INPUT:
○ ○ ○ ○

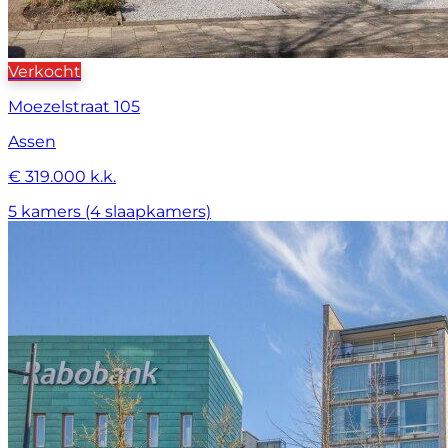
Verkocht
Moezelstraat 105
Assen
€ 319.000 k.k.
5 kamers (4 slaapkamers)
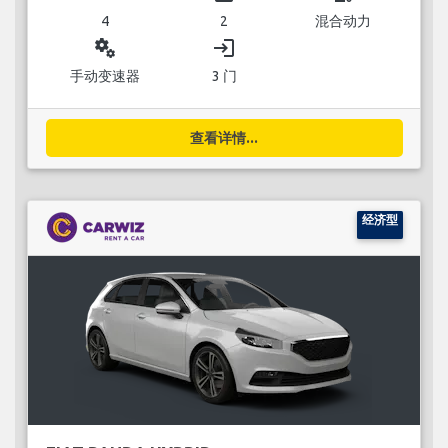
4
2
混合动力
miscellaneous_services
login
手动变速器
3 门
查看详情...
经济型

○ ○ ○ ○

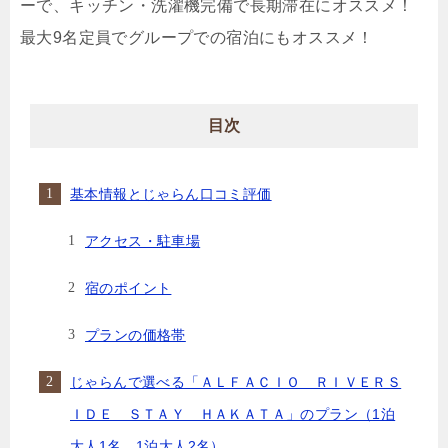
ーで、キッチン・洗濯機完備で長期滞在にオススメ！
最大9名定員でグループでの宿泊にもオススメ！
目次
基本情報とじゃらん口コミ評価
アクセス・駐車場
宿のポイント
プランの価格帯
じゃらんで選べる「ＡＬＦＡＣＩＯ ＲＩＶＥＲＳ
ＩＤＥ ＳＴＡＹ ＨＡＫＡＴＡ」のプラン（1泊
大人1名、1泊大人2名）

○ ○ ○ ○

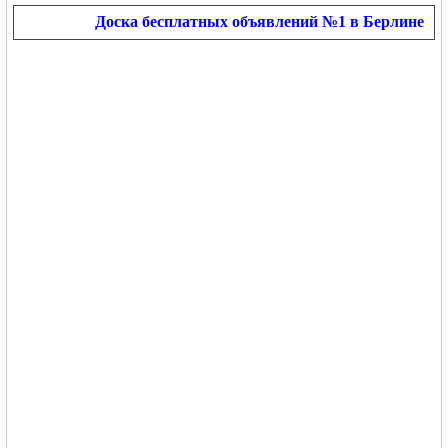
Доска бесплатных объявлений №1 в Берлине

○ ○ ○ ○

WHAT THIS TASK INVOLVES:
Reproduce only the lines above spanning from the line containing "じゃらんで選べる「ＡＬＦＡＣＩＯ ＲＩＶＥＲＳ" through the line containing "大人1名、1泊大人2名）", word for word.

SOLUTION TO THE PROBLEM:
じゃらんで選べる「ＡＬＦＡＣＩＯ ＲＩＶＥＲＳ
ＩＤＥ ＳＴＡＹ ＨＡＫＡＴＡ」のプラン（1泊
大人1名、1泊大人2名）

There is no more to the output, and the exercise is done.